#### [Your instructions]
Return the line containing "Lakeview: 4 -> 1" and every line beneath it through the end of the entries below, unchanged. Pictures stay out.

#### [Data for analysis]

#####

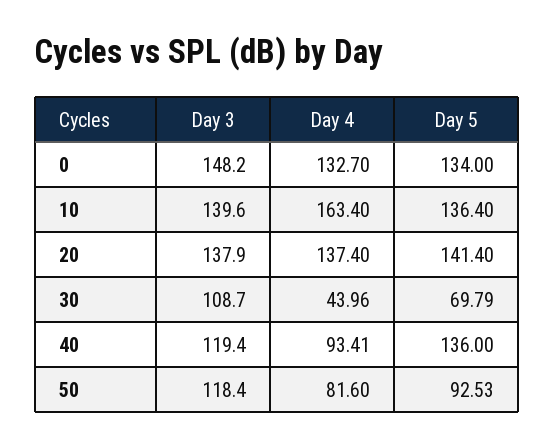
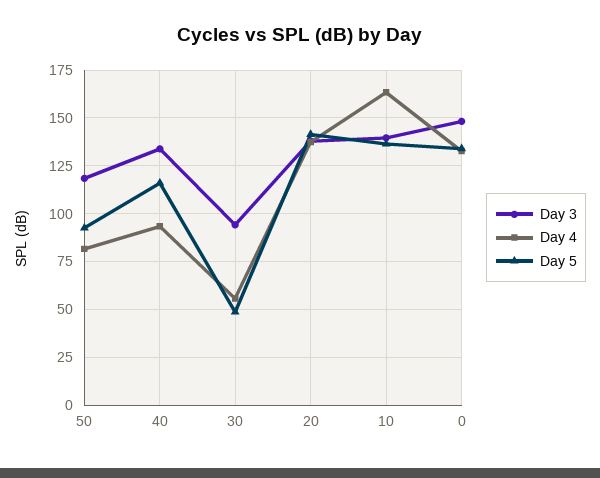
Day 3, 30: 108.7 -> 95
Day 4, 30: 43.96 -> 55
Day 5, 30: 69.79 -> 50
Day 3, 40: 119.4 -> 135
Day 5, 40: 136 -> 115

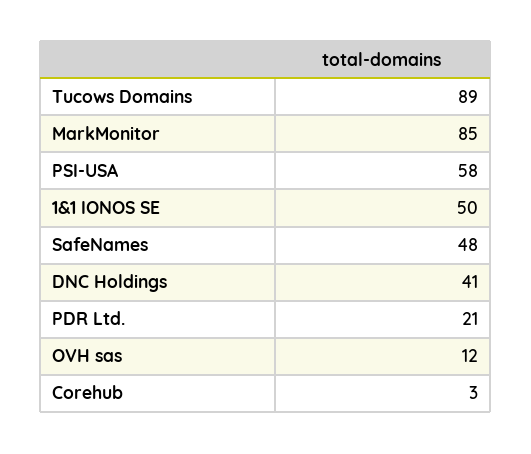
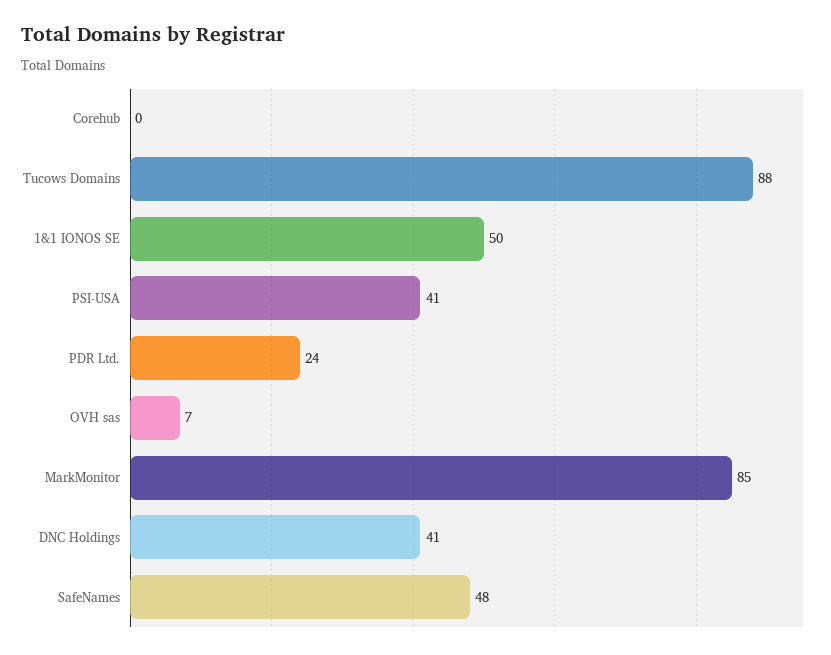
Tucows Domains: 89 -> 88
PSI-USA: 58 -> 41
PDR Ltd.: 21 -> 24
OVH sas: 12 -> 7
Corehub: 3 -> 0

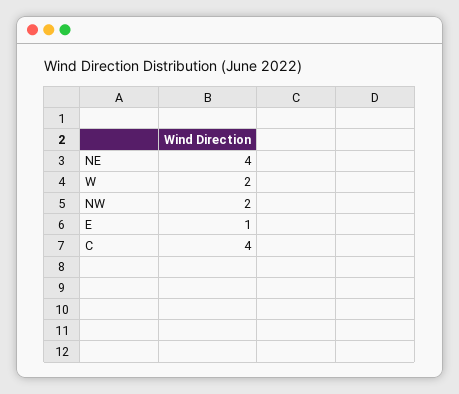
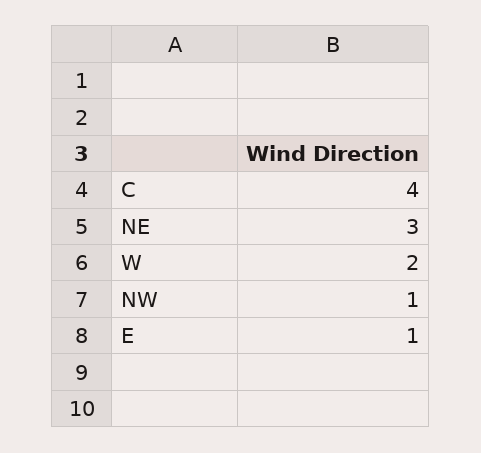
NE: 4 -> 3
NW: 2 -> 1

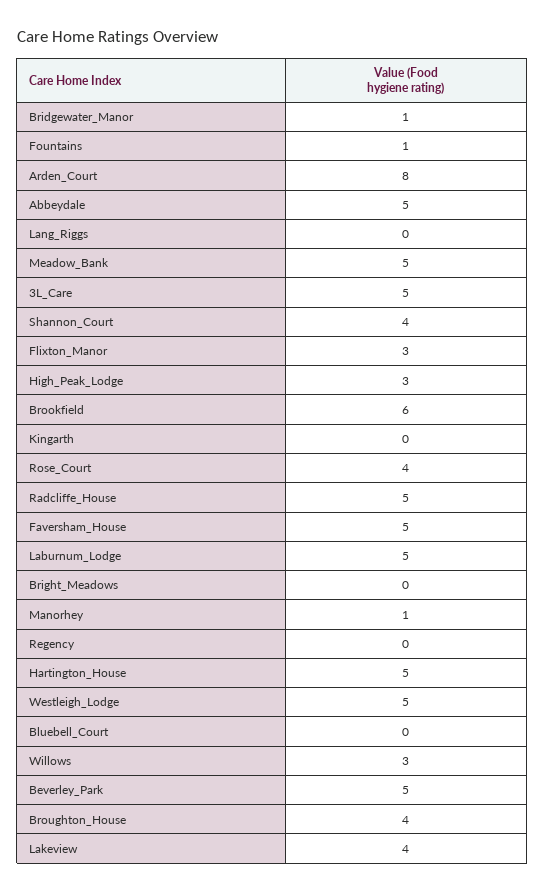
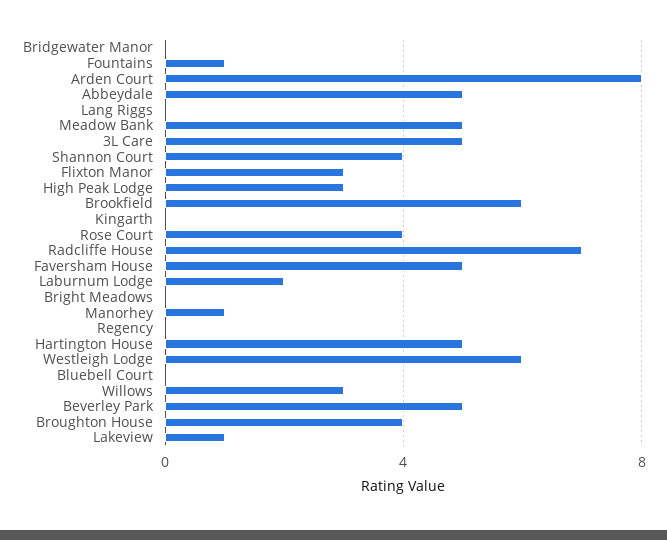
Bridgewater_Manor: 1 -> 0
Radcliffe_House: 5 -> 7
Laburnum_Lodge: 5 -> 2
Westleigh_Lodge: 5 -> 6
Lakeview: 4 -> 1

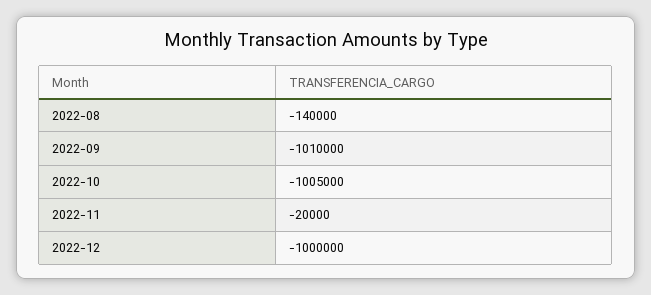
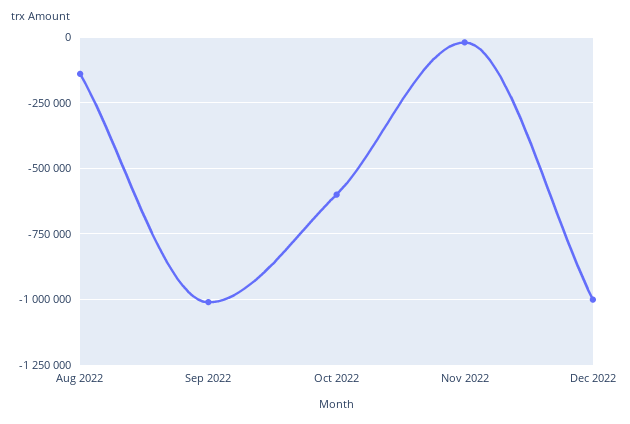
2022-10: -1005000 -> -600000

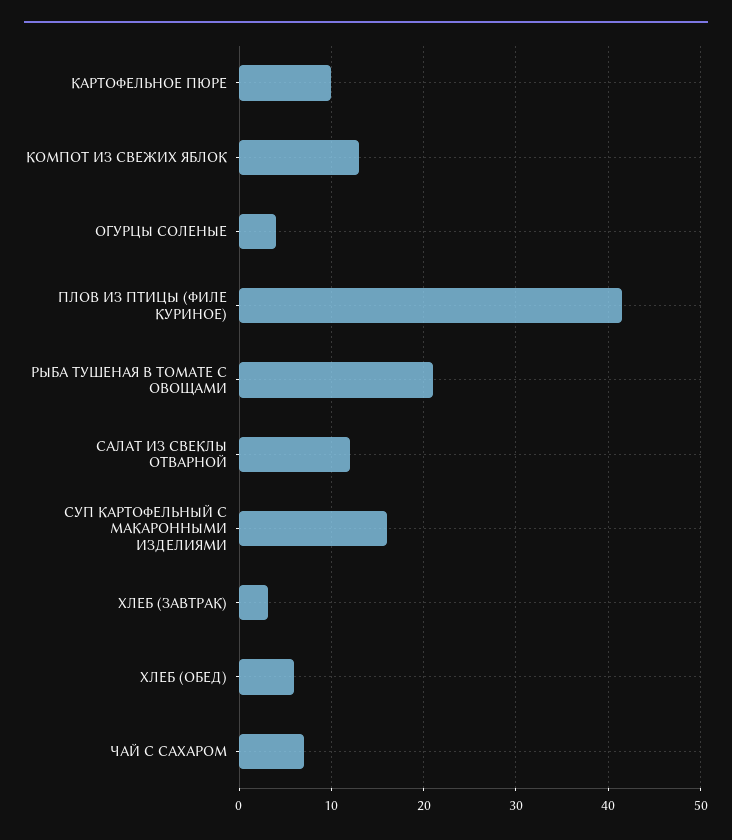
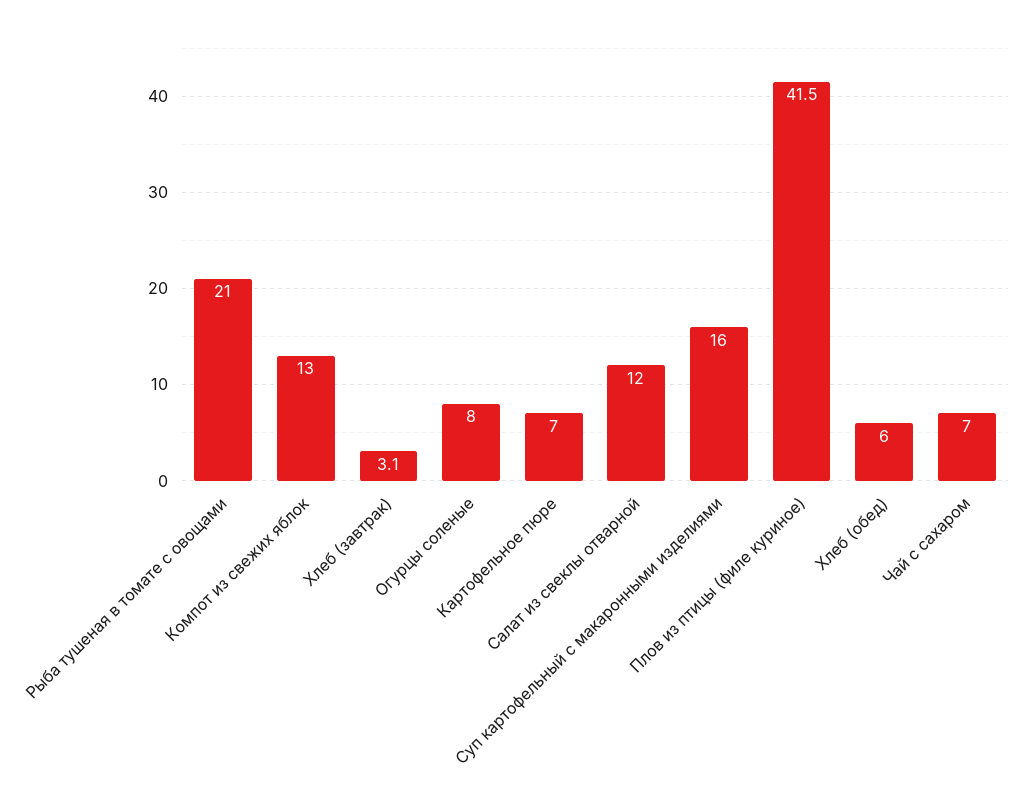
КАРТОФЕЛЬНОЕ ПЮРЕ: 10 -> 7
ОГУРЦЫ СОЛЕНЫЕ: 4 -> 8

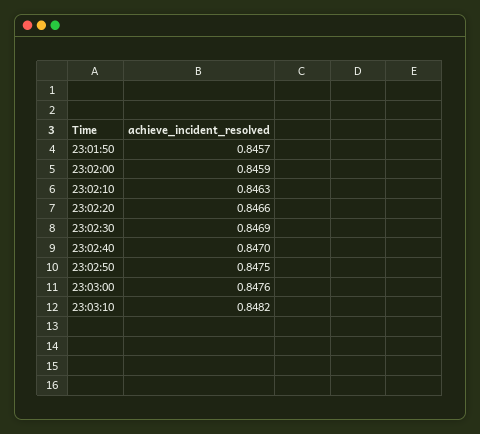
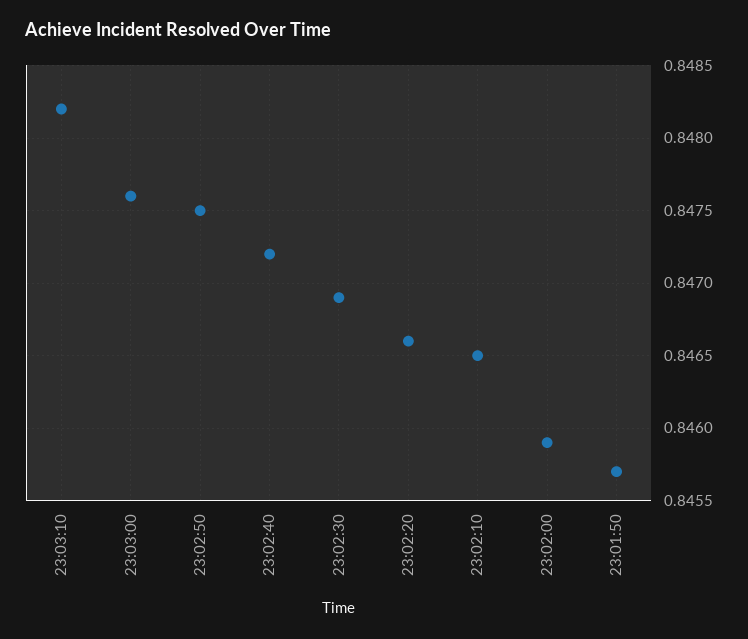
23:02:10: 0.8463 -> 0.8465
23:02:40: 0.847 -> 0.8472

#####

#### [Exercise solution]
Lakeview: 4 -> 1

2022-10: -1005000 -> -600000

КАРТОФЕЛЬНОЕ ПЮРЕ: 10 -> 7
ОГУРЦЫ СОЛЕНЫЕ: 4 -> 8

23:02:10: 0.8463 -> 0.8465
23:02:40: 0.847 -> 0.8472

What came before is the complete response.